Aufgabe 1
Gib sämtliche Zeilen der Datensätze weiter unten wortgetreu wieder, nicht die Zeilen des Textes über Fräsverfahren.
***** Textauszug *****
Einteilung der Fräsverfahren

Laufrichtung der Fräse

  • Beim Gleichlauffräsen rotiert das Werkzeug in die Vorschubrichtung. Die Kraft ist beim Schneideneintritt maximal und nimmt dann ab, hierdurch ist die Neigung der Maschine zum Rattern geringer, sofern der Vorschubantrieb spielfrei ist. Dies bedingt eine sehr viel höhere Oberflächengüte.
  • Beim Gegenlauffräsen rotiert das Werkzeug entgegen der Vorschubrichtung, dadurch baut sich die Kraft kontinuierlich auf. Auf diese Weise wird der Span allmählich komprimiert und verfestigt, so dass der Span zum Schluss gegen die maximale Kraft abgetrennt werden muss. Dies führt zu Vibrationen und zu einer schlechteren Oberflächengüte. Auch erhöht sich der Verschleiß deutlich.

Verfahren nach der erzeugten Form

  • Durch das Planfräsen werden ebene Flächen hergestellt. Immer wenn es gilt, eine gleichmäßige, ebene Fläche herzustellen, ist das Planfräsen die Methode der Wahl. Man unterscheidet das Planfräsverfahren weiter nach den eingesetzten Werkzeugen.
  • Beim Umfangs-Planfräsen rotiert das Werkzeug um seine Achse, die parallel zum Werkstück liegt, so dass der Umfang des runden Fräswerkzeugs auf dem Werkstück aufliegt wie ein Autoreifen auf der Straße. Dort erfolgt der Materialabtrag.
  • Beim Stirn-Planfräsen rotiert das Werkzeug um seine Achse, die senkrecht zum Werkstück liegt, so dass nicht der Umfang des Werkzeugs aufliegt, sondern die Stirnseite. Allerdings erfolgt der Großteil des Materialabhubs an dem Übergang zwischen Stirnseite und Umfang, die Stirnseite glättet jedoch die Stellen, an denen Material abgetragen worden ist, was zu einer Oberfläche mit hoher Güte führt.
  • Durch das Schraubfräsen werden schraubige Formen hergestellt (Gewinde, Spindeln, Zylinderschnecken).
***** Material zur Aufgabe *****
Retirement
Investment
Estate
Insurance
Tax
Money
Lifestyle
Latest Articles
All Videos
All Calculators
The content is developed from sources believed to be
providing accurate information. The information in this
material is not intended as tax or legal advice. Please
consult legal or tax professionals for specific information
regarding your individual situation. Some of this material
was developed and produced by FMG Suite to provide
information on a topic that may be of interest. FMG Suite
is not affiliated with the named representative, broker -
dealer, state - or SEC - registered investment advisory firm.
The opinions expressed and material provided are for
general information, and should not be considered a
*****
Aufgabe 2
Welche Formen werden laut dem Text über Fräsverfahren durch das Schraubfräsen hergestellt?

Antwortbereich 1
Retirement
Investment
Estate
Insurance
Tax
Money
Lifestyle
Latest Articles
All Videos
All Calculators
The content is developed from sources believed to be
providing accurate information. The information in this
material is not intended as tax or legal advice. Please
consult legal or tax professionals for specific information
regarding your individual situation. Some of this material
was developed and produced by FMG Suite to provide
information on a topic that may be of interest. FMG Suite
is not affiliated with the named representative, broker -
dealer, state - or SEC - registered investment advisory firm.
The opinions expressed and material provided are for
general information, and should not be considered a

Antwortbereich 2
Durch das Schraubfräsen werden schraubige Formen hergestellt, nämlich Gewinde, Spindeln und Zylinderschnecken.